[Records excerpted from a collection]
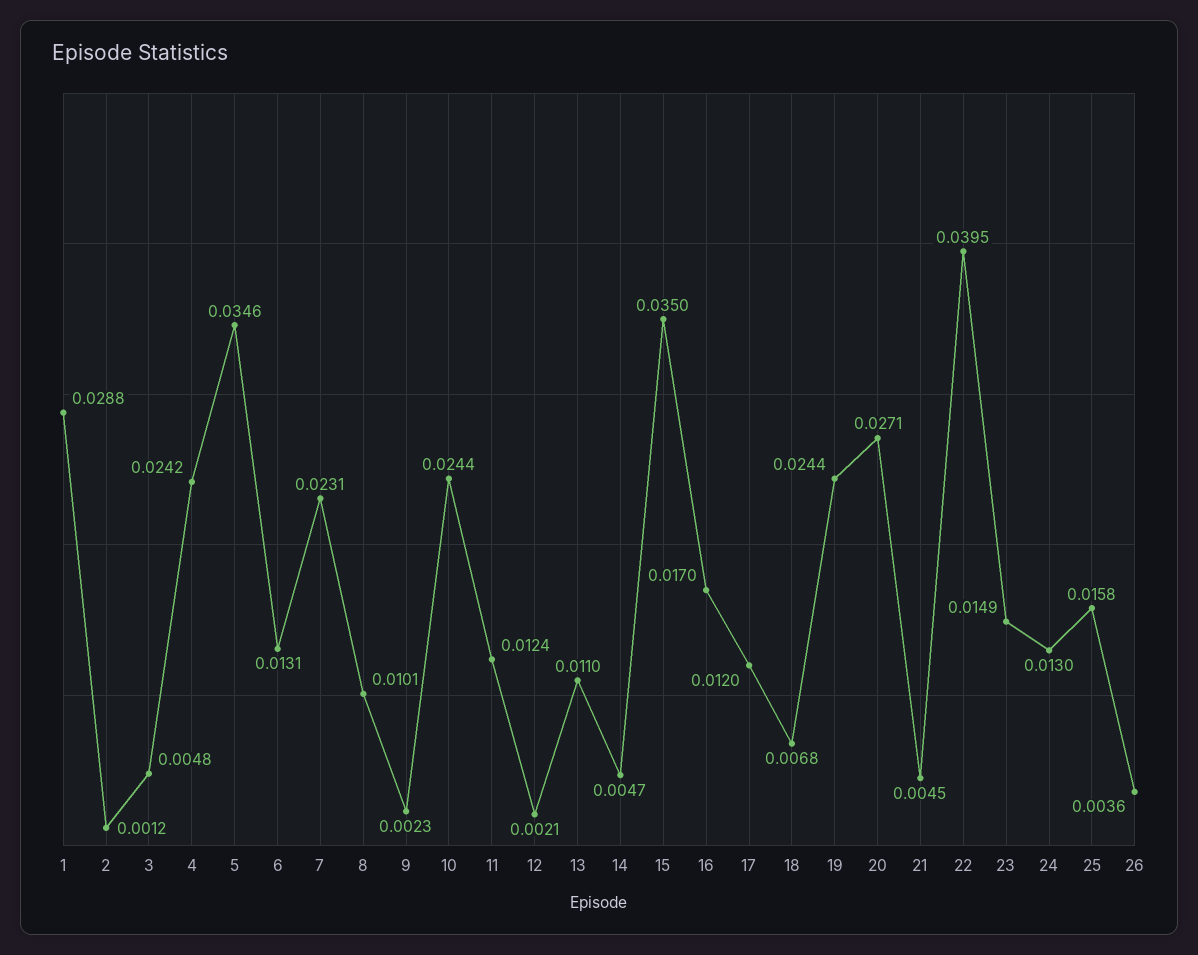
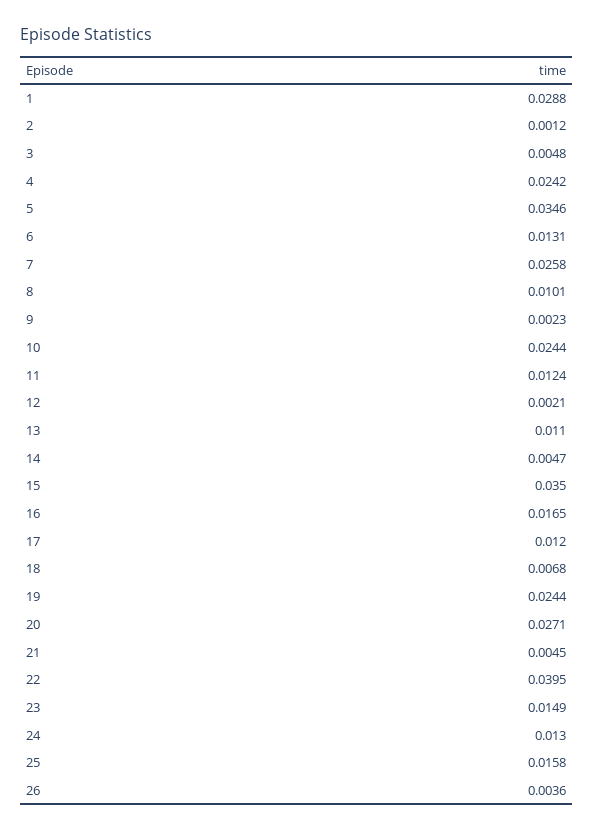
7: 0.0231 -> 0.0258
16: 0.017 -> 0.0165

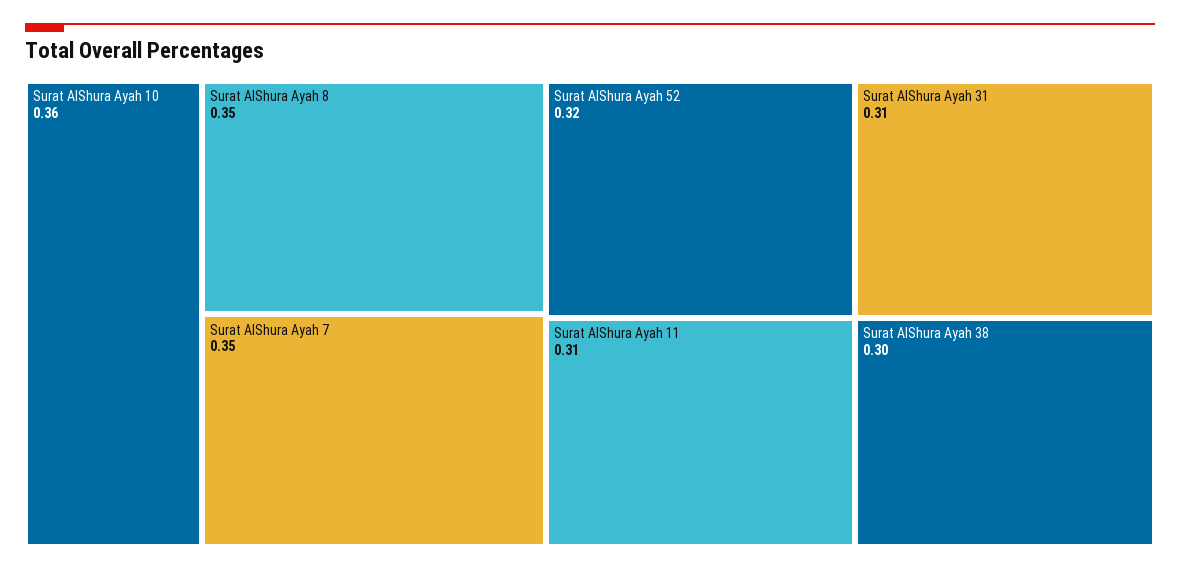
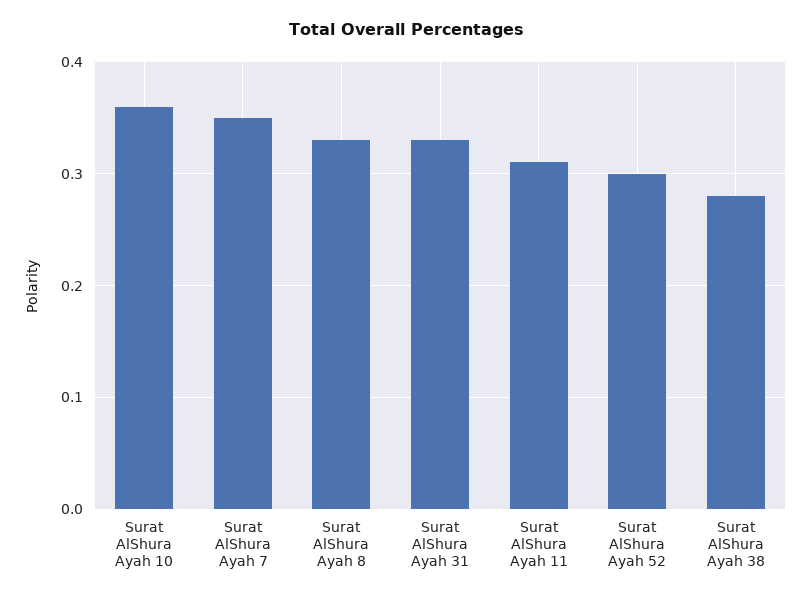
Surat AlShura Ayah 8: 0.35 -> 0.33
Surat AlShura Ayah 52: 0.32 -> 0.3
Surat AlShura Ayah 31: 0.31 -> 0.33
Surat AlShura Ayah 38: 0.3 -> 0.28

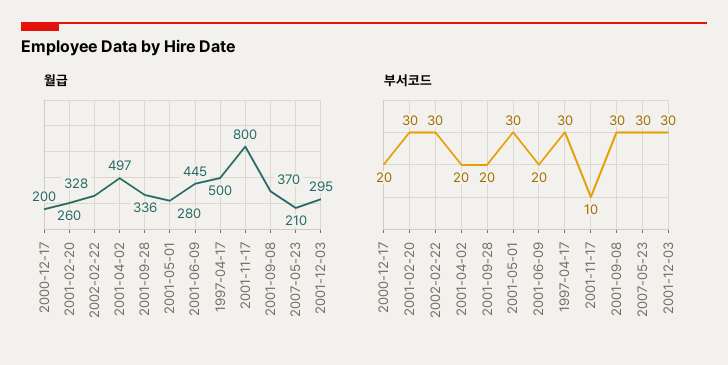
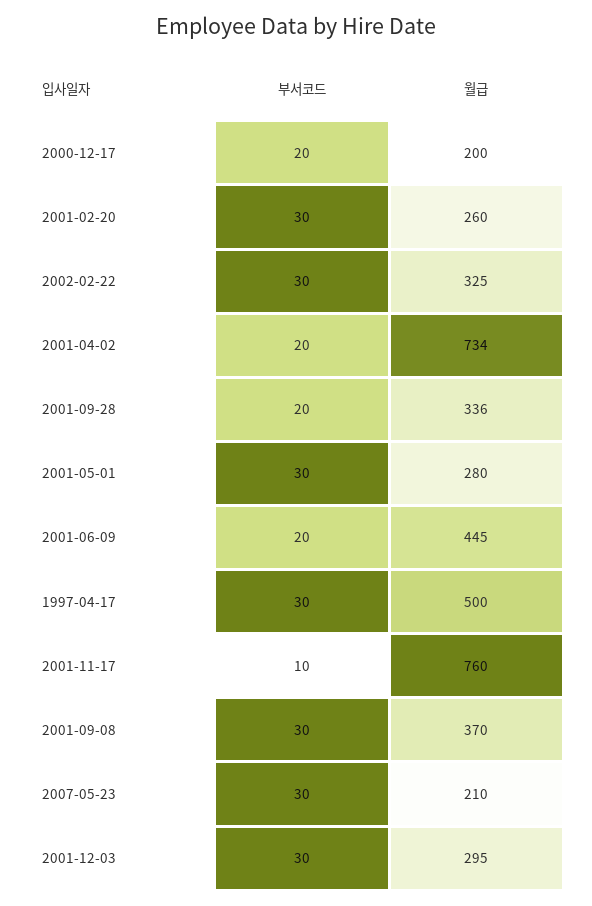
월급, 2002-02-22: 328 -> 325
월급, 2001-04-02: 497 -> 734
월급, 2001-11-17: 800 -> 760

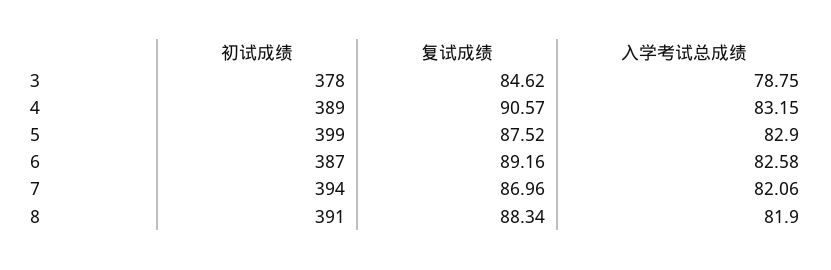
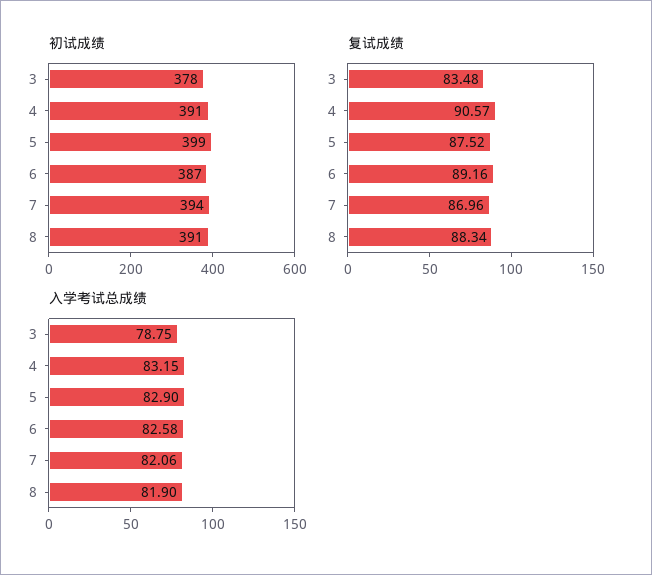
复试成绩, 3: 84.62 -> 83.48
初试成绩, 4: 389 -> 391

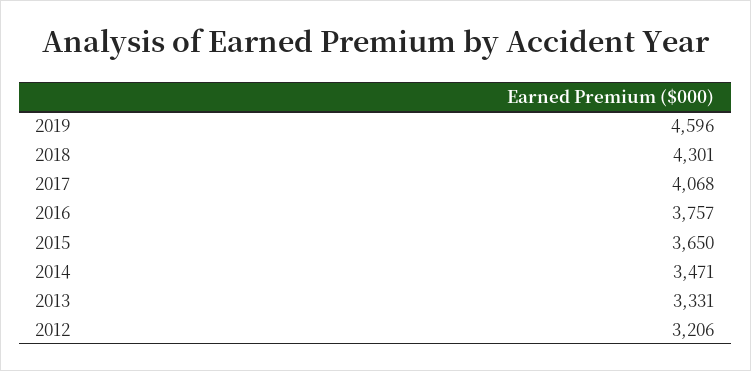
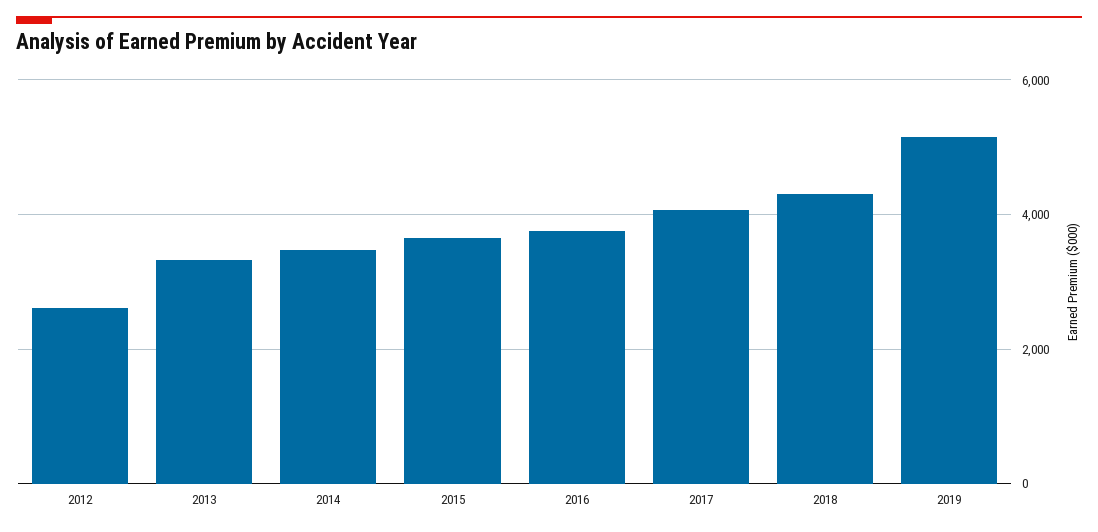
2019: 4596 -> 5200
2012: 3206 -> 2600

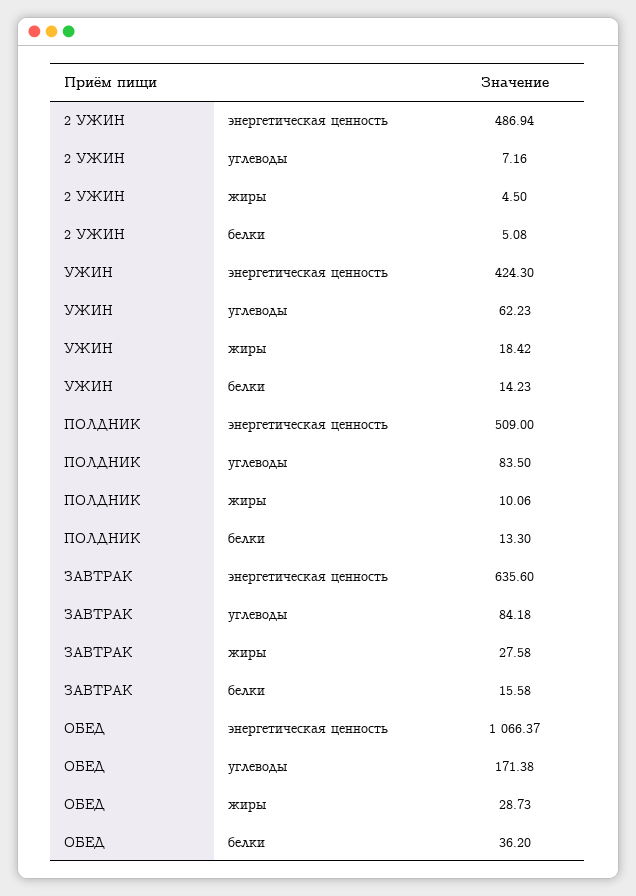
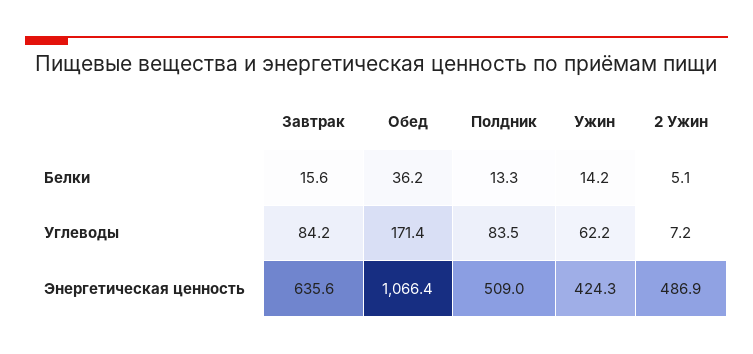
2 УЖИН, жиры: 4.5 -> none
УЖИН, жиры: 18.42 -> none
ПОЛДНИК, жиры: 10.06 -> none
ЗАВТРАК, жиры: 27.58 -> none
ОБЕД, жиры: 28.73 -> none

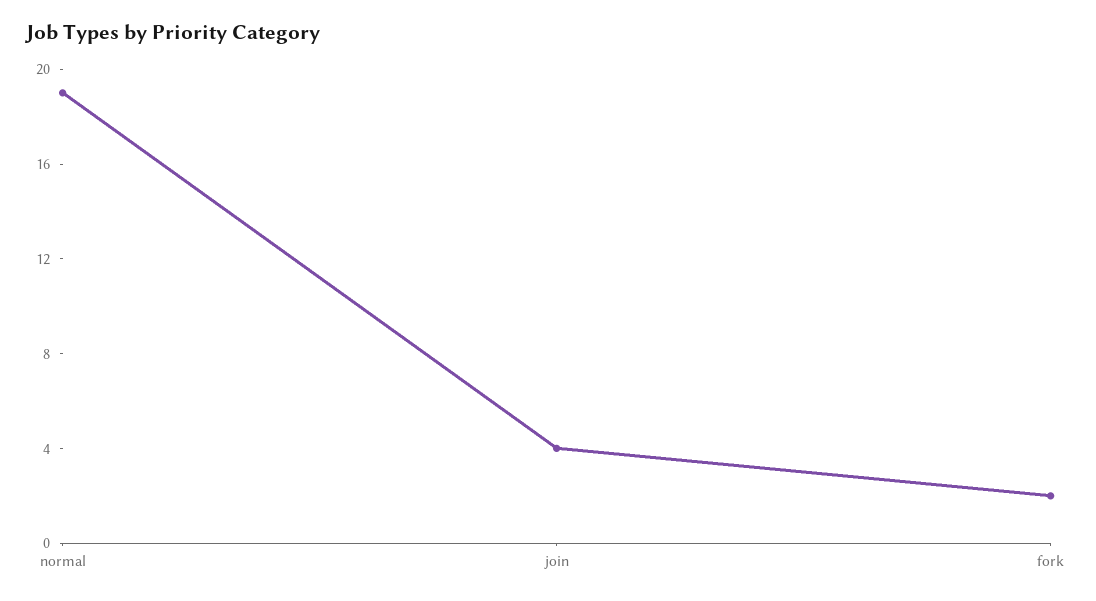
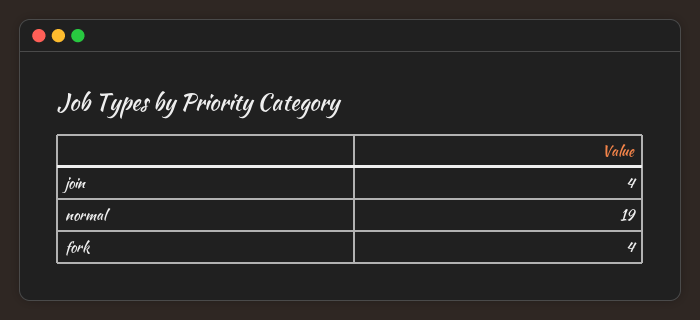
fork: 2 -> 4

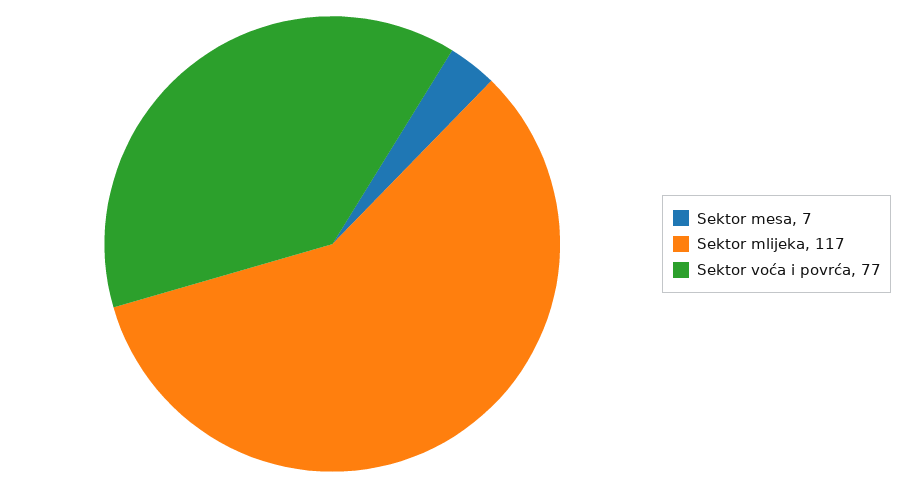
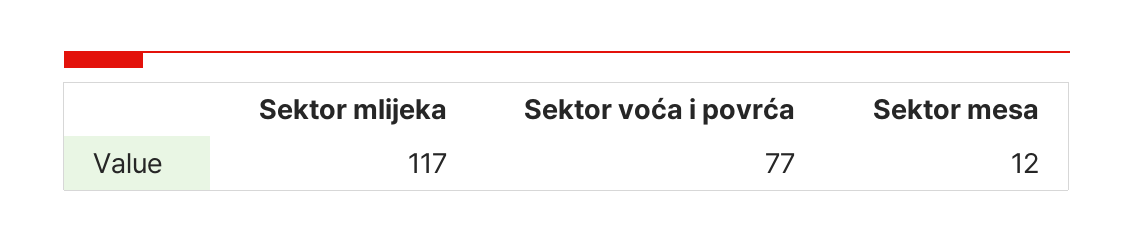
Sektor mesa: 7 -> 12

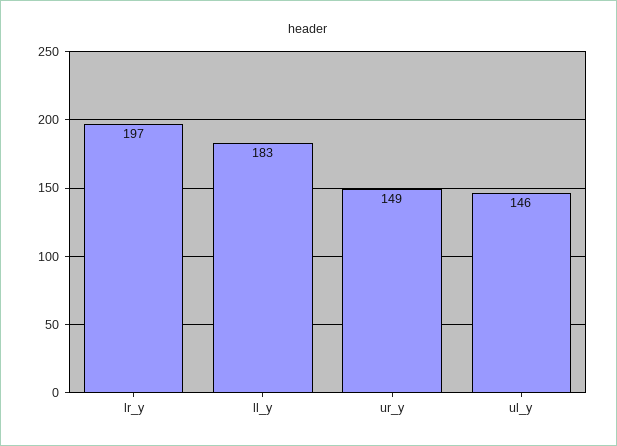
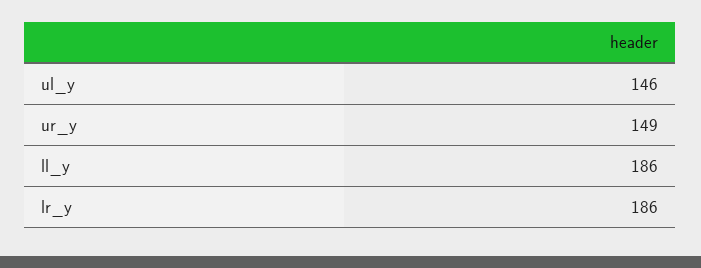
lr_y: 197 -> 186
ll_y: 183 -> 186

● Exercise objective
Output a verbatim copy of the entries and skip the pictures.

● Reply to the exercise
7: 0.0231 -> 0.0258
16: 0.017 -> 0.0165

Surat AlShura Ayah 8: 0.35 -> 0.33
Surat AlShura Ayah 52: 0.32 -> 0.3
Surat AlShura Ayah 31: 0.31 -> 0.33
Surat AlShura Ayah 38: 0.3 -> 0.28

월급, 2002-02-22: 328 -> 325
월급, 2001-04-02: 497 -> 734
월급, 2001-11-17: 800 -> 760

复试成绩, 3: 84.62 -> 83.48
初试成绩, 4: 389 -> 391

2019: 4596 -> 5200
2012: 3206 -> 2600

2 УЖИН, жиры: 4.5 -> none
УЖИН, жиры: 18.42 -> none
ПОЛДНИК, жиры: 10.06 -> none
ЗАВТРАК, жиры: 27.58 -> none
ОБЕД, жиры: 28.73 -> none

fork: 2 -> 4

Sektor mesa: 7 -> 12

lr_y: 197 -> 186
ll_y: 183 -> 186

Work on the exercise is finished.